Once we'd suffered a few of these game-breakers, we attempted to circumvent the issue by trying to complete the main objective of the level as quickly as possible and without more structures in play than necessary. While this got us to the next stage without any hiccups, we felt like we were meeting the developers more than half way since the conditions for victory were needlessly obtuse, and one of the primary goals of said mission was to build a huge colony. There are also a few niggling issues with the UI on occasion, which is notably cumbersome when sending military teams out on missions, but otherwise the game runs smoothly and most of the systems are simple to navigate. Similarly, the game is well optimised for controller, with most functions being quickly available with just one or two button presses, and lateral thinking required only occasionally to navigate the many in-game menus.
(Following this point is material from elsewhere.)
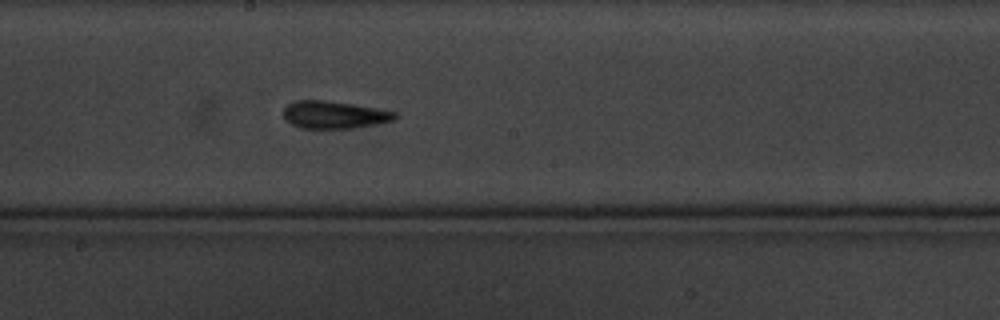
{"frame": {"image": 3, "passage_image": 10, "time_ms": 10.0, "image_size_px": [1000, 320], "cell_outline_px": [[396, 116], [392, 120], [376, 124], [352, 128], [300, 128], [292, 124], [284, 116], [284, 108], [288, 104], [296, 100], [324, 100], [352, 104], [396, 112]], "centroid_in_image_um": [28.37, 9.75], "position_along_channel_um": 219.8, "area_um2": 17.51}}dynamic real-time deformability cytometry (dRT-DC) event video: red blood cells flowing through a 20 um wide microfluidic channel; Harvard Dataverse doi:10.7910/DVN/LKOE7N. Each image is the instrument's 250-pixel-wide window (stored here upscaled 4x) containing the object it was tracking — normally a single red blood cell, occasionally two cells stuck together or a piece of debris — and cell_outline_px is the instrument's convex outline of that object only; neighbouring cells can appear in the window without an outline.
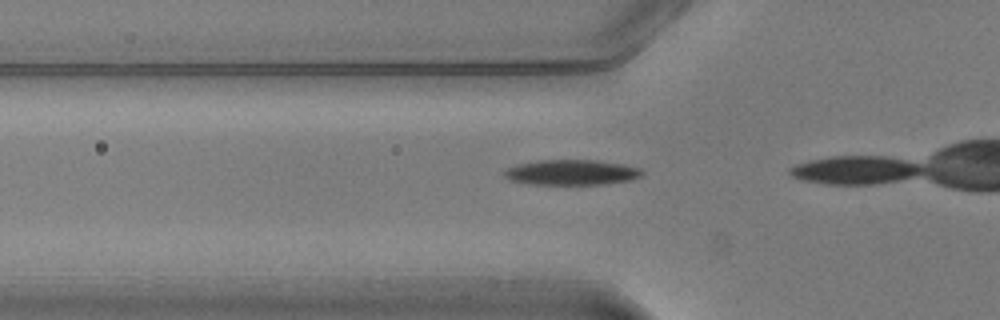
{"species": "common noctule bat (a hibernating species)", "species_latin": "Nyctalus noctula", "temperature_condition": "warm", "stored_images_in_passage": 12, "camera_frame_rate_fps": 3000, "um_per_image_px": 0.085, "animal": {"sex": "male", "body_mass_g": 20.5, "forearm_length_mm": 52.5}, "frame": {"image": 1, "passage_image": 10, "time_ms": 3.0, "image_size_px": [1000, 320], "cell_outline_px": [[644, 172], [640, 176], [632, 180], [604, 184], [532, 184], [508, 180], [504, 176], [504, 172], [508, 168], [516, 164], [540, 160], [596, 160], [624, 164], [640, 168]], "centroid_in_image_um": [48.59, 14.65], "position_along_channel_um": 77.2, "area_um2": 20.35}}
When Aven Colony is at its best, it's making a strong case for the viability of the real-time strategy genre on console via an addictive mix of easy-to-grasp city building mechanics, a surprisingly intriguing sci-fi story, and a tight campaign that offers variety and never outstays its welcome. Unfortunately, it has a number of annoying technical issues which -- while they might not affect every player -- are persistent enough to undermine the experience depending on your tolerance for slow down and hard crashes. If you can weather the storm of technical shortcomings Aven Colony throws at you, you'll find an impressive, accessible strategy game that feels right at home on PS4.